- _Task item_
Every record shown below should be duplicated exactly.

- _Information given_
☆ ☆ ☆ ☆ ☆

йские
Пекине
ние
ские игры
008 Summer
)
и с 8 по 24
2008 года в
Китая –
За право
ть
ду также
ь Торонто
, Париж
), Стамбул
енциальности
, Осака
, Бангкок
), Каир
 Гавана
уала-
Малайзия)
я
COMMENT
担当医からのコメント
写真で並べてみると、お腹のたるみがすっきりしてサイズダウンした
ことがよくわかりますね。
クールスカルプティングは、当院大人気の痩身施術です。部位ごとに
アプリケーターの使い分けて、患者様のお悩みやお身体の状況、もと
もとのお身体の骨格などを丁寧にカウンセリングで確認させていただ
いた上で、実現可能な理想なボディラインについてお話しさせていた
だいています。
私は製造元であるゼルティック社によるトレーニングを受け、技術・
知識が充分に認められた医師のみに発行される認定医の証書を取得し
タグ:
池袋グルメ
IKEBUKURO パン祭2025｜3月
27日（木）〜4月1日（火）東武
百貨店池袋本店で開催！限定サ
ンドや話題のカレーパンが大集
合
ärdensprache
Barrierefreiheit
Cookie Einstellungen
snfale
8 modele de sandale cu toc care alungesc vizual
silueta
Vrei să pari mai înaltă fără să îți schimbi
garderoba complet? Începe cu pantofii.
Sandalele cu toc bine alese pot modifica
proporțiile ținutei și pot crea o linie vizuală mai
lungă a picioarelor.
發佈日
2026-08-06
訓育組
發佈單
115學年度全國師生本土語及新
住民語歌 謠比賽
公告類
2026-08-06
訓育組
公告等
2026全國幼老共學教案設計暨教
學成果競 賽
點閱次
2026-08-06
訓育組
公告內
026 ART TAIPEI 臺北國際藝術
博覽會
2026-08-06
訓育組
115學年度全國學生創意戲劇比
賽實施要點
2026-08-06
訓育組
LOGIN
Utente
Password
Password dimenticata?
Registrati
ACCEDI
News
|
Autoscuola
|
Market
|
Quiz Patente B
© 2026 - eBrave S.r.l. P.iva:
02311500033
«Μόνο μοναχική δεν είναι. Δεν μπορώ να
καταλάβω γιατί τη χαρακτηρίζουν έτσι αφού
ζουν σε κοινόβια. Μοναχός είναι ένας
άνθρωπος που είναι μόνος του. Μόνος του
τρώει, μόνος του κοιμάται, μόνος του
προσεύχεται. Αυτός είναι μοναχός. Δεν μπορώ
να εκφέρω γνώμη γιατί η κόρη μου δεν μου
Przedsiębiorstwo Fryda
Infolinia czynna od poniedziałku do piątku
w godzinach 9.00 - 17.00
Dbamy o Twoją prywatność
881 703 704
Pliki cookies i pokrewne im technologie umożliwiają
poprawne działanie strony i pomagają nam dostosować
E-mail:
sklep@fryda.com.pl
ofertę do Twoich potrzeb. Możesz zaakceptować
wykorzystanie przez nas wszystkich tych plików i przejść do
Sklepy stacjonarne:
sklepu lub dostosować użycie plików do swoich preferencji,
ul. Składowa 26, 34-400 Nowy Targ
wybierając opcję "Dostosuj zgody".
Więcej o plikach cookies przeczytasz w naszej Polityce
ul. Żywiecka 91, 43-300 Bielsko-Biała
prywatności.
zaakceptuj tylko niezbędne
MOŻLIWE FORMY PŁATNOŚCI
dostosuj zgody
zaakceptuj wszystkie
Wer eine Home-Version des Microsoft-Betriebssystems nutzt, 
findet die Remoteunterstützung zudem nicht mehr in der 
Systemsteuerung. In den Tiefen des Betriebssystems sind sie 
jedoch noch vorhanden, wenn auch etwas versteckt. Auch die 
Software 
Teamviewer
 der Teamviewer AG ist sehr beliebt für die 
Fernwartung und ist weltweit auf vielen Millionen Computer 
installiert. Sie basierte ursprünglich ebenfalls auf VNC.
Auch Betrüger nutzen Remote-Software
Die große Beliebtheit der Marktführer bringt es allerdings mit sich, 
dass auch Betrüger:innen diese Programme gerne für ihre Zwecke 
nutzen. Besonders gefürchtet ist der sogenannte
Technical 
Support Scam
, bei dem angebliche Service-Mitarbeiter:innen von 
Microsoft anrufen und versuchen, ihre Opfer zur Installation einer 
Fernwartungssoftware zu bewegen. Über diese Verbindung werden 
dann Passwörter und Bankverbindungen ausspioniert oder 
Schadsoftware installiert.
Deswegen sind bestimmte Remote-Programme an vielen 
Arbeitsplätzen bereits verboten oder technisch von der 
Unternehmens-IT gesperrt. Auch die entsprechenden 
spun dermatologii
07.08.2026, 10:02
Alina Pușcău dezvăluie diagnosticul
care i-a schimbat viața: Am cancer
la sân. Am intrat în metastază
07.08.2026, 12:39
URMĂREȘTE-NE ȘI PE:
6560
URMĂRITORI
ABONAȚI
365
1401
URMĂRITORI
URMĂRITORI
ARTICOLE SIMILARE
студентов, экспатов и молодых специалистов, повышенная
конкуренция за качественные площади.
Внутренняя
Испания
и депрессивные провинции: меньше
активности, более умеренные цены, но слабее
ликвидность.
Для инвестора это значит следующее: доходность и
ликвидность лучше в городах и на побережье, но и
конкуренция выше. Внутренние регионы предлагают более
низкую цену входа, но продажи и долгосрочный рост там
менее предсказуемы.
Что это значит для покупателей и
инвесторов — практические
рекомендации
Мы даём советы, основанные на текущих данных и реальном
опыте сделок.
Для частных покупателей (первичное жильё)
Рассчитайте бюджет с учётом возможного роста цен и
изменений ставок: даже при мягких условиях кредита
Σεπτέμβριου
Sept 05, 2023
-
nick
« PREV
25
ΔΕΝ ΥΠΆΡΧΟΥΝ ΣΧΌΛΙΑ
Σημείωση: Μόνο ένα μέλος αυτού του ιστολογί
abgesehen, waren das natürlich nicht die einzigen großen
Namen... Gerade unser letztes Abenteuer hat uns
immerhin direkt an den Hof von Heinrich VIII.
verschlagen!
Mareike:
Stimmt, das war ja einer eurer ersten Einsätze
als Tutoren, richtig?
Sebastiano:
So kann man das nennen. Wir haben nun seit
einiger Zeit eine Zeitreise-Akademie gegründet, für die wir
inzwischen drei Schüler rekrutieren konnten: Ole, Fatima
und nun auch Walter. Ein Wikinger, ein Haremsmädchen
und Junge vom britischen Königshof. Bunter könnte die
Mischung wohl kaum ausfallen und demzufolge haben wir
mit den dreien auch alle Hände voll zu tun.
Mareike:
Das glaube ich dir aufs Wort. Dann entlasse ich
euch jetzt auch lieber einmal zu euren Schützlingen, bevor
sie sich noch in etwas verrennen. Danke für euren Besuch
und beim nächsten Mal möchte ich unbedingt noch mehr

☆ ☆ ☆ ☆ ☆

- _Answer box_
йские
Пекине
ние
ские игры
008 Summer
)
и с 8 по 24
2008 года в
Китая –
За право
ть
ду также
ь Торонто
, Париж
), Стамбул
енциальности
, Осака
, Бангкок
), Каир
 Гавана
уала-
Малайзия)
я
COMMENT
担当医からのコメント
写真で並べてみると、お腹のたるみがすっきりしてサイズダウンした
ことがよくわかりますね。
クールスカルプティングは、当院大人気の痩身施術です。部位ごとに
アプリケーターの使い分けて、患者様のお悩みやお身体の状況、もと
もとのお身体の骨格などを丁寧にカウンセリングで確認させていただ
いた上で、実現可能な理想なボディラインについてお話しさせていた
だいています。
私は製造元であるゼルティック社によるトレーニングを受け、技術・
知識が充分に認められた医師のみに発行される認定医の証書を取得し
タグ:
池袋グルメ
IKEBUKURO パン祭2025｜3月
27日（木）〜4月1日（火）東武
百貨店池袋本店で開催！限定サ
ンドや話題のカレーパンが大集
合
ärdensprache
Barrierefreiheit
Cookie Einstellungen
snfale
8 modele de sandale cu toc care alungesc vizual
silueta
Vrei să pari mai înaltă fără să îți schimbi
garderoba complet? Începe cu pantofii.
Sandalele cu toc bine alese pot modifica
proporțiile ținutei și pot crea o linie vizuală mai
lungă a picioarelor.
發佈日
2026-08-06
訓育組
發佈單
115學年度全國師生本土語及新
住民語歌 謠比賽
公告類
2026-08-06
訓育組
公告等
2026全國幼老共學教案設計暨教
學成果競 賽
點閱次
2026-08-06
訓育組
公告內
026 ART TAIPEI 臺北國際藝術
博覽會
2026-08-06
訓育組
115學年度全國學生創意戲劇比
賽實施要點
2026-08-06
訓育組
LOGIN
Utente
Password
Password dimenticata?
Registrati
ACCEDI
News
|
Autoscuola
|
Market
|
Quiz Patente B
© 2026 - eBrave S.r.l. P.iva:
02311500033
«Μόνο μοναχική δεν είναι. Δεν μπορώ να
καταλάβω γιατί τη χαρακτηρίζουν έτσι αφού
ζουν σε κοινόβια. Μοναχός είναι ένας
άνθρωπος που είναι μόνος του. Μόνος του
τρώει, μόνος του κοιμάται, μόνος του
προσεύχεται. Αυτός είναι μοναχός. Δεν μπορώ
να εκφέρω γνώμη γιατί η κόρη μου δεν μου
Przedsiębiorstwo Fryda
Infolinia czynna od poniedziałku do piątku
w godzinach 9.00 - 17.00
Dbamy o Twoją prywatność
881 703 704
Pliki cookies i pokrewne im technologie umożliwiają
poprawne działanie strony i pomagają nam dostosować
E-mail:
sklep@fryda.com.pl
ofertę do Twoich potrzeb. Możesz zaakceptować
wykorzystanie przez nas wszystkich tych plików i przejść do
Sklepy stacjonarne:
sklepu lub dostosować użycie plików do swoich preferencji,
ul. Składowa 26, 34-400 Nowy Targ
wybierając opcję "Dostosuj zgody".
Więcej o plikach cookies przeczytasz w naszej Polityce
ul. Żywiecka 91, 43-300 Bielsko-Biała
prywatności.
zaakceptuj tylko niezbędne
MOŻLIWE FORMY PŁATNOŚCI
dostosuj zgody
zaakceptuj wszystkie
Wer eine Home-Version des Microsoft-Betriebssystems nutzt, 
findet die Remoteunterstützung zudem nicht mehr in der 
Systemsteuerung. In den Tiefen des Betriebssystems sind sie 
jedoch noch vorhanden, wenn auch etwas versteckt. Auch die 
Software 
Teamviewer
 der Teamviewer AG ist sehr beliebt für die 
Fernwartung und ist weltweit auf vielen Millionen Computer 
installiert. Sie basierte ursprünglich ebenfalls auf VNC.
Auch Betrüger nutzen Remote-Software
Die große Beliebtheit der Marktführer bringt es allerdings mit sich, 
dass auch Betrüger:innen diese Programme gerne für ihre Zwecke 
nutzen. Besonders gefürchtet ist der sogenannte
Technical 
Support Scam
, bei dem angebliche Service-Mitarbeiter:innen von 
Microsoft anrufen und versuchen, ihre Opfer zur Installation einer 
Fernwartungssoftware zu bewegen. Über diese Verbindung werden 
dann Passwörter und Bankverbindungen ausspioniert oder 
Schadsoftware installiert.
Deswegen sind bestimmte Remote-Programme an vielen 
Arbeitsplätzen bereits verboten oder technisch von der 
Unternehmens-IT gesperrt. Auch die entsprechenden 
spun dermatologii
07.08.2026, 10:02
Alina Pușcău dezvăluie diagnosticul
care i-a schimbat viața: Am cancer
la sân. Am intrat în metastază
07.08.2026, 12:39
URMĂREȘTE-NE ȘI PE:
6560
URMĂRITORI
ABONAȚI
365
1401
URMĂRITORI
URMĂRITORI
ARTICOLE SIMILARE
студентов, экспатов и молодых специалистов, повышенная
конкуренция за качественные площади.
Внутренняя
Испания
и депрессивные провинции: меньше
активности, более умеренные цены, но слабее
ликвидность.
Для инвестора это значит следующее: доходность и
ликвидность лучше в городах и на побережье, но и
конкуренция выше. Внутренние регионы предлагают более
низкую цену входа, но продажи и долгосрочный рост там
менее предсказуемы.
Что это значит для покупателей и
инвесторов — практические
рекомендации
Мы даём советы, основанные на текущих данных и реальном
опыте сделок.
Для частных покупателей (первичное жильё)
Рассчитайте бюджет с учётом возможного роста цен и
изменений ставок: даже при мягких условиях кредита
Σεπτέμβριου
Sept 05, 2023
-
nick
« PREV
25
ΔΕΝ ΥΠΆΡΧΟΥΝ ΣΧΌΛΙΑ
Σημείωση: Μόνο ένα μέλος αυτού του ιστολογί
abgesehen, waren das natürlich nicht die einzigen großen
Namen... Gerade unser letztes Abenteuer hat uns
immerhin direkt an den Hof von Heinrich VIII.
verschlagen!
Mareike:
Stimmt, das war ja einer eurer ersten Einsätze
als Tutoren, richtig?
Sebastiano:
So kann man das nennen. Wir haben nun seit
einiger Zeit eine Zeitreise-Akademie gegründet, für die wir
inzwischen drei Schüler rekrutieren konnten: Ole, Fatima
und nun auch Walter. Ein Wikinger, ein Haremsmädchen
und Junge vom britischen Königshof. Bunter könnte die
Mischung wohl kaum ausfallen und demzufolge haben wir
mit den dreien auch alle Hände voll zu tun.
Mareike:
Das glaube ich dir aufs Wort. Dann entlasse ich
euch jetzt auch lieber einmal zu euren Schützlingen, bevor
sie sich noch in etwas verrennen. Danke für euren Besuch
und beim nächsten Mal möchte ich unbedingt noch mehr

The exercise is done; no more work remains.